SPENT MONTHS BUILDING RAPPORT
During 2010-2011, Schacht and his wife Jacque spent months building a rapport with the tribe before doing confidential interviews with 300 men and women, aged 18 to 45, in eight communities with sex ratios ranging from 90 to 140 men for every 100 women.
Questions included:
- how many sexual partners have you had in the past year?
- how many do you expect to have in the coming five years?
- do you enjoy casual sex?
- is sex without love acceptable and enjoyable?
The Makushi were chosen because they form a homogenous group that shares a belief system and socio-economic circumstances, which meant religious and cultural differences would not colour the results.
"In general, Makushi men show a greater willingness to engage in uncommitted sex than do women, as the stereotype predicts," said Schacht.

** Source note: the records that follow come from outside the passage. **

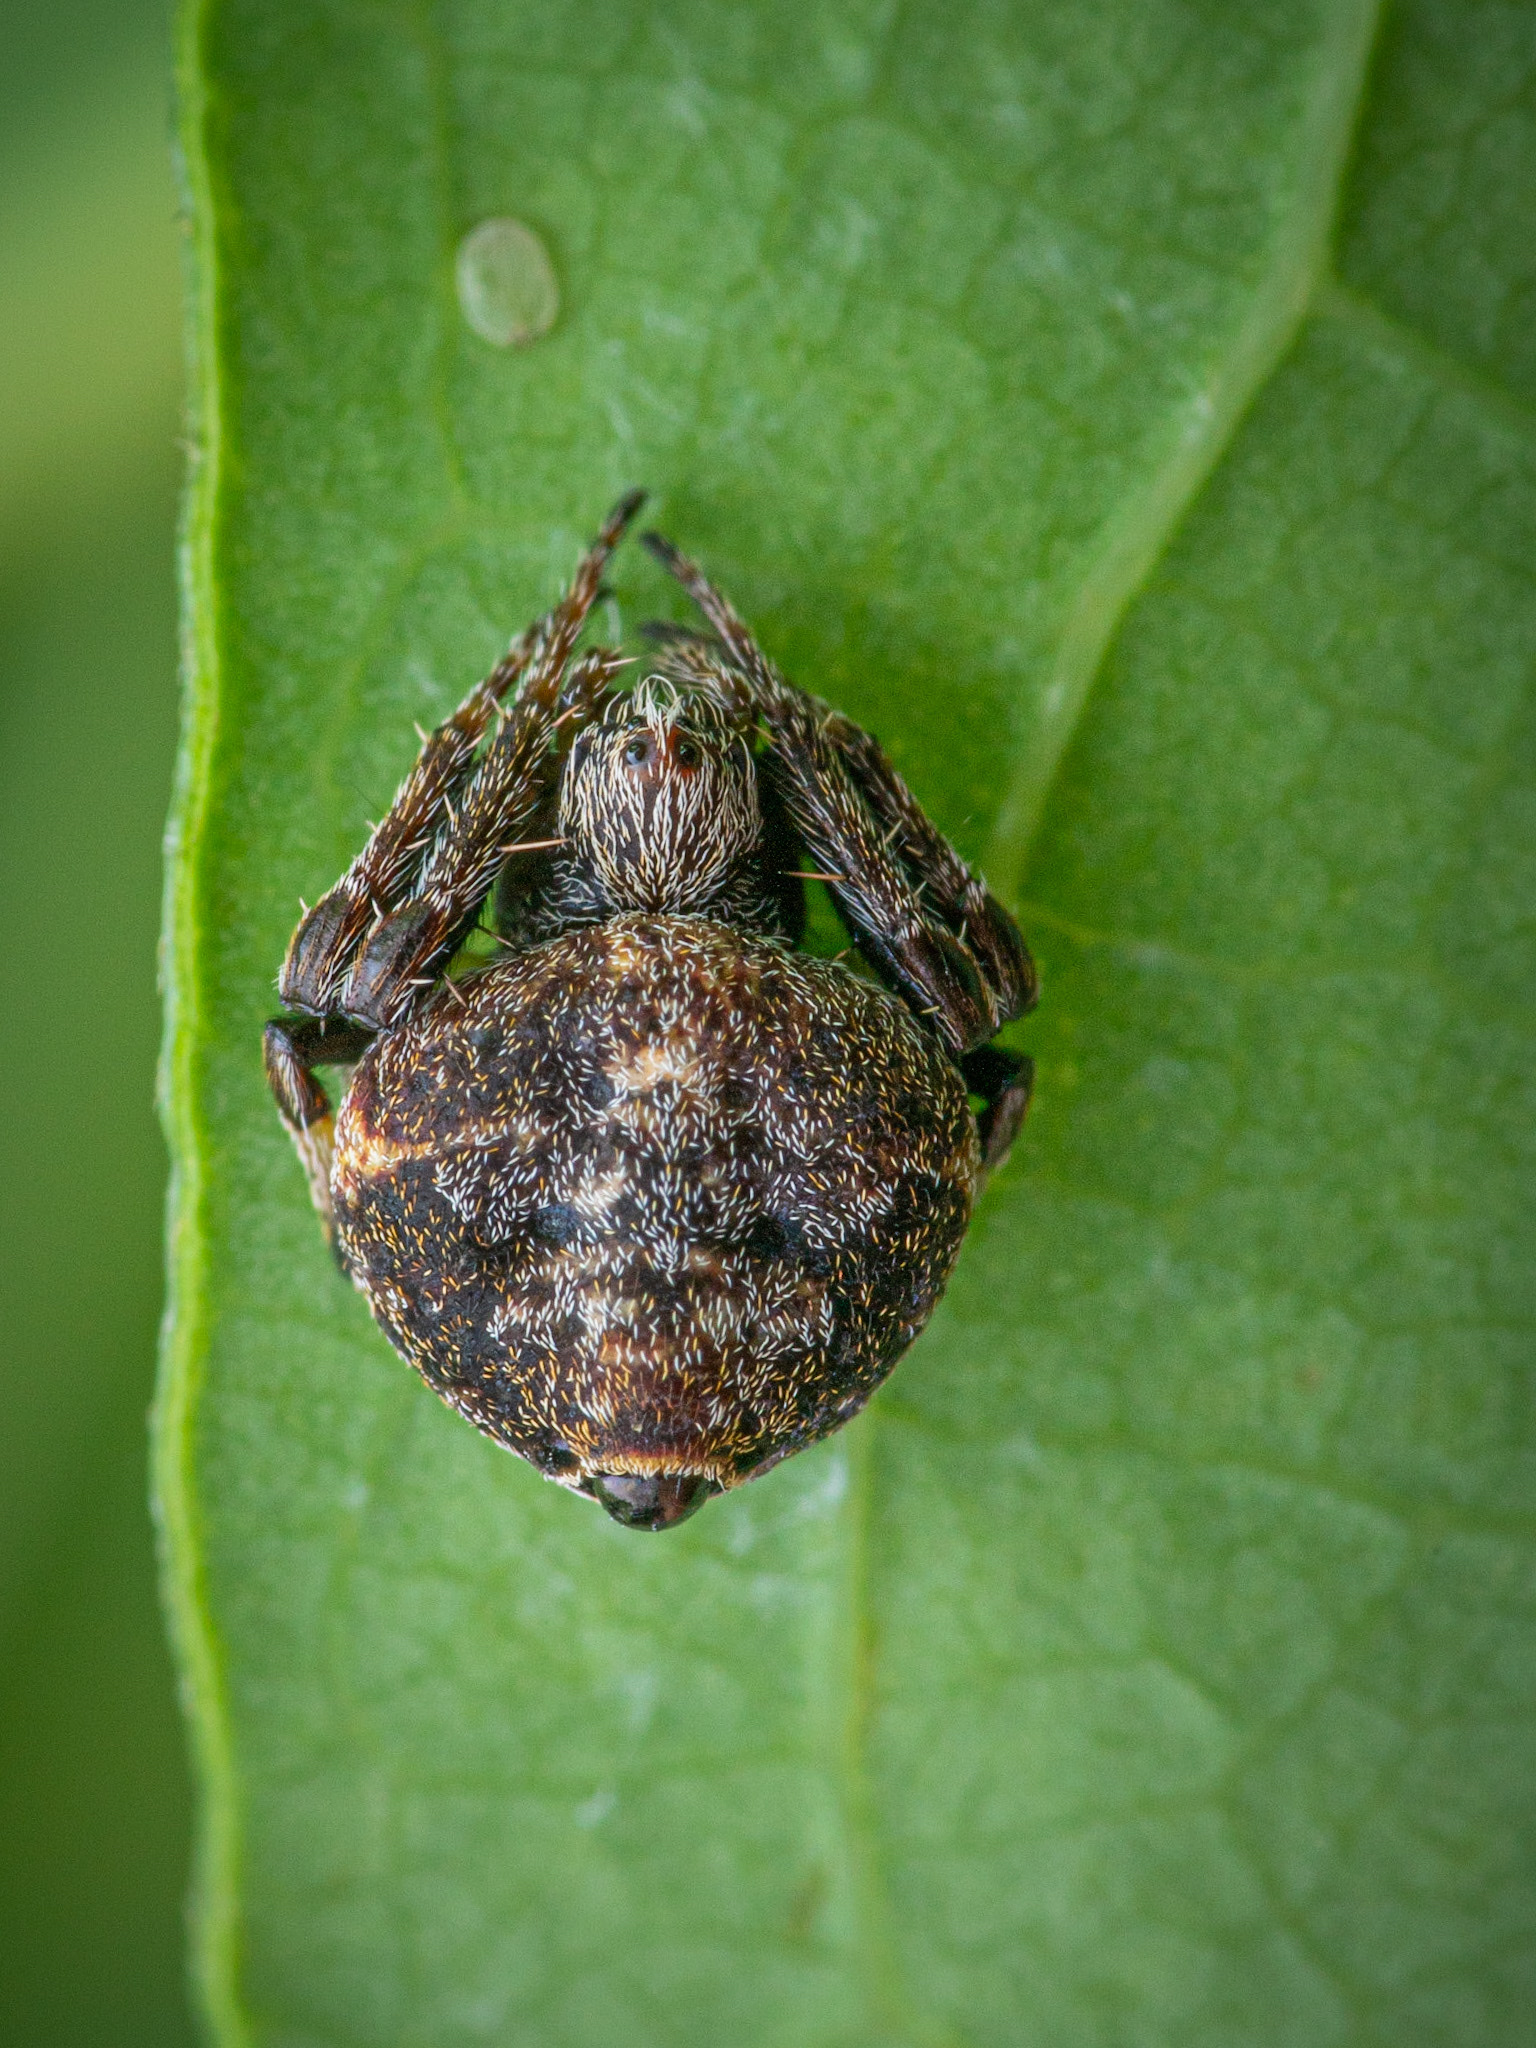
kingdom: Animalia
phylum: Arthropoda
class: Arachnida
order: Araneae
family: Araneidae
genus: Eriovixia
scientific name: Eriovixia excelsa
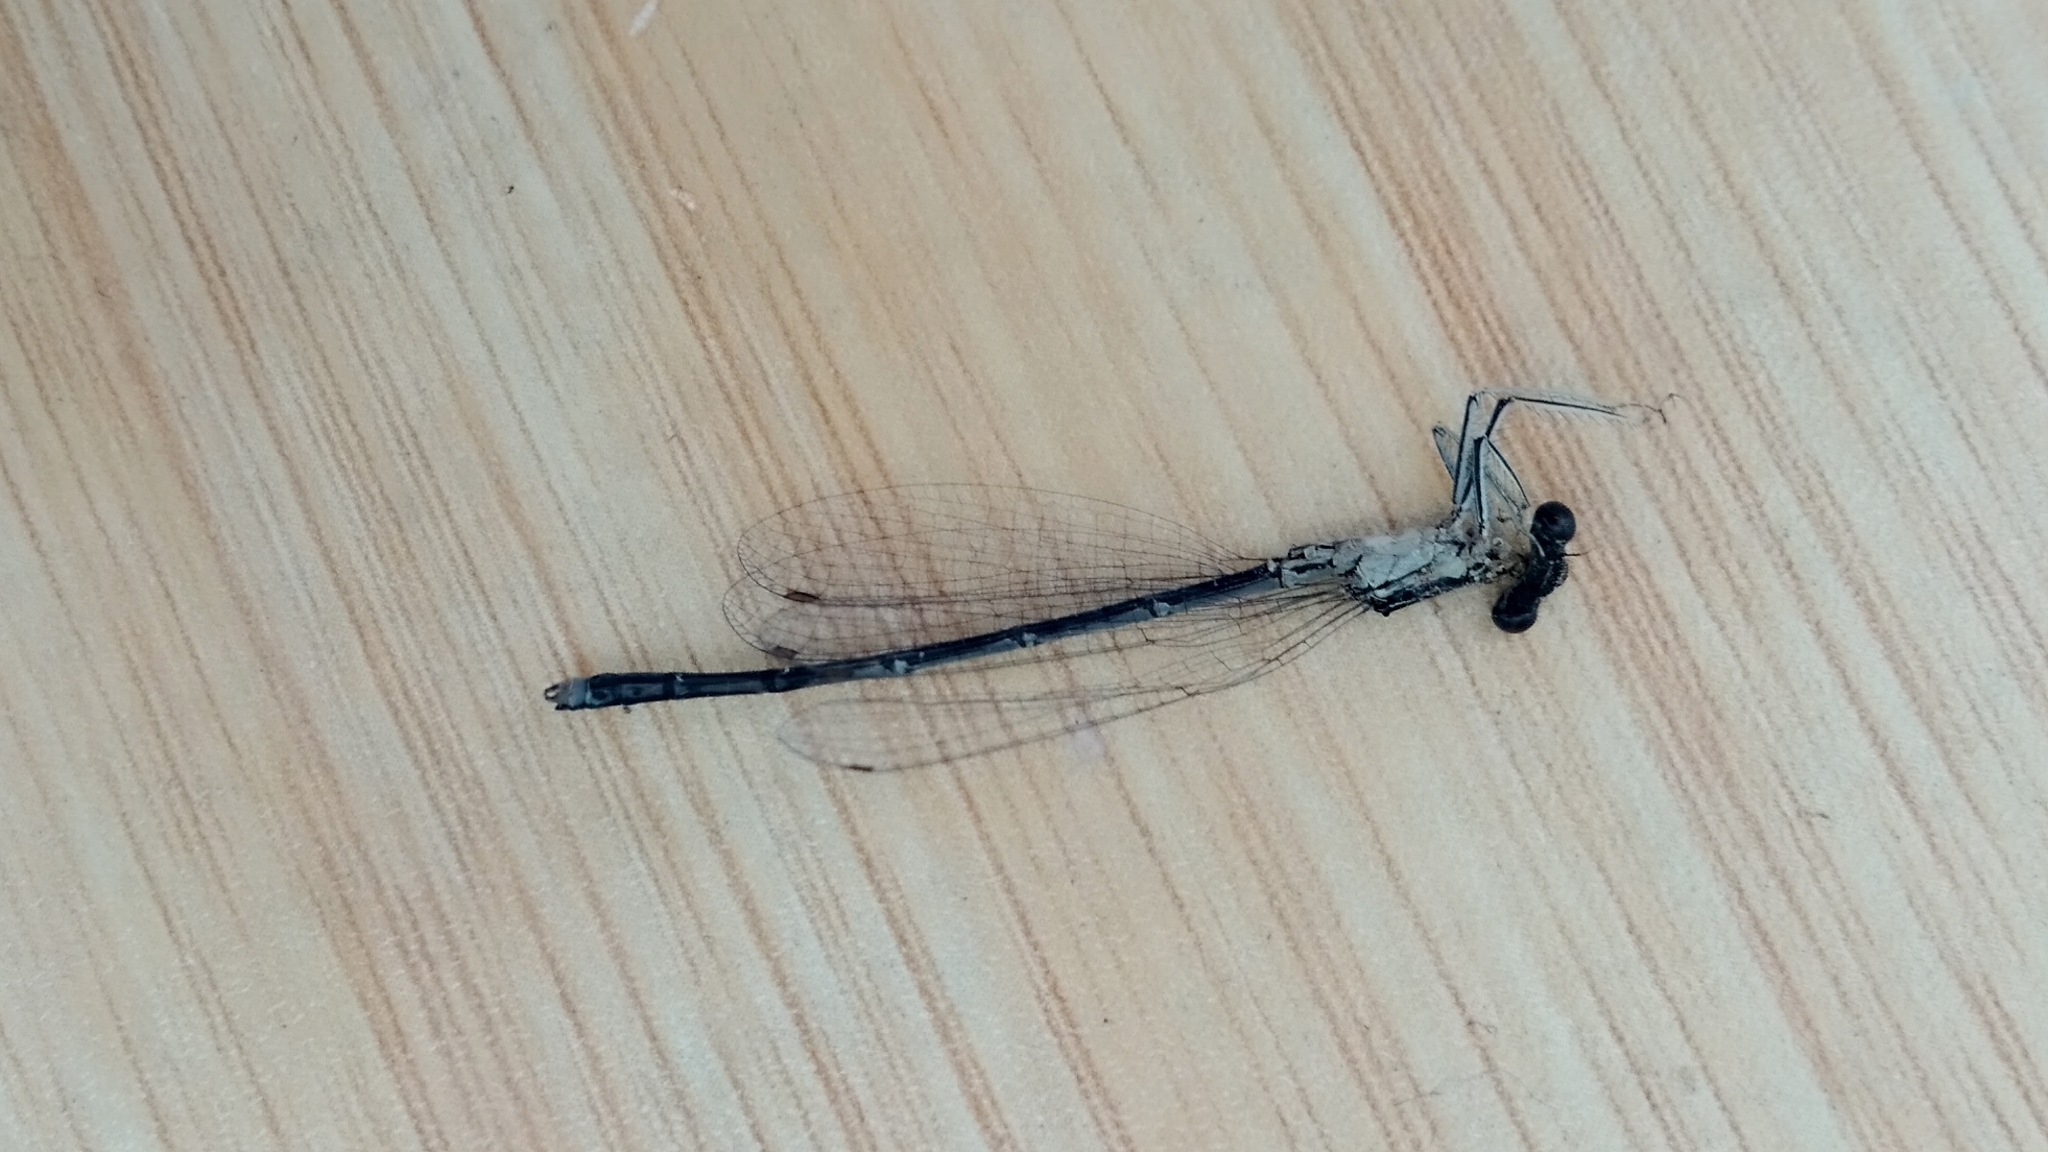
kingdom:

"Men, when women were abundant, were the cads we often expect them to be. They had many sexual partners, and yet still wanted more!"
But this changed in areas where men were in the majority.
"As the sex ratio became more male-biased, men's interest in short-term relationships waned," said Schacht.
"In fact, in the communities with the most surplus men, men's and women's preferences were indistinguishable — both men and women desired long-term, committed relationships with a single partner."
SEXUAL STEREOTYPES 'INAPPROPRIATE'
Women's preference for a committed relationship did not change, the researchers found.
Why? "Short-term, uncommitted relationships are potentially costly" for women, for whom the physical and time investment in procreation, as carriers and rearers of children, is a lot bigger than for men.
Some of the results were surprising, said the team, for example contradicting the conventional view that when men outnumber women there are likely to be more fights among men and an increase in sexually transmitted diseases.
But mainly, they challenge the commonly-held view of gender roles that stems from Charles Darwin's near 150-year-old theory of sexual selection — essentially a picture of choosy, coy females and ardent, promiscuous males.
"It's time to move away from stereotyped assumptions of men having certain behaviours and women having others," said Schacht.
The message "is that sexual stereotyping of what is 'male' or 'female' behaviour based on biological sex differences is largely inappropriate," he added.
"Sex matters, culture matters, partner availability matters."
The study may hold interesting social data for Asian countries where a preference for male offspring has led to a majority of men over women in certain age groups.
But the findings may not apply to all communities, said Schacht — potentially influenced by differences in culture, religion and socio-economic status.
"The global story is likely to be a bit more complicated," he said, and in patriarchal societies, for example, a gender ratio favouring men may intensify male sexual control over women.
"But I think that, in general, in areas where women are largely free to choose their partners, a male-biased sex ratio increases their (women's) bargaining power in the market."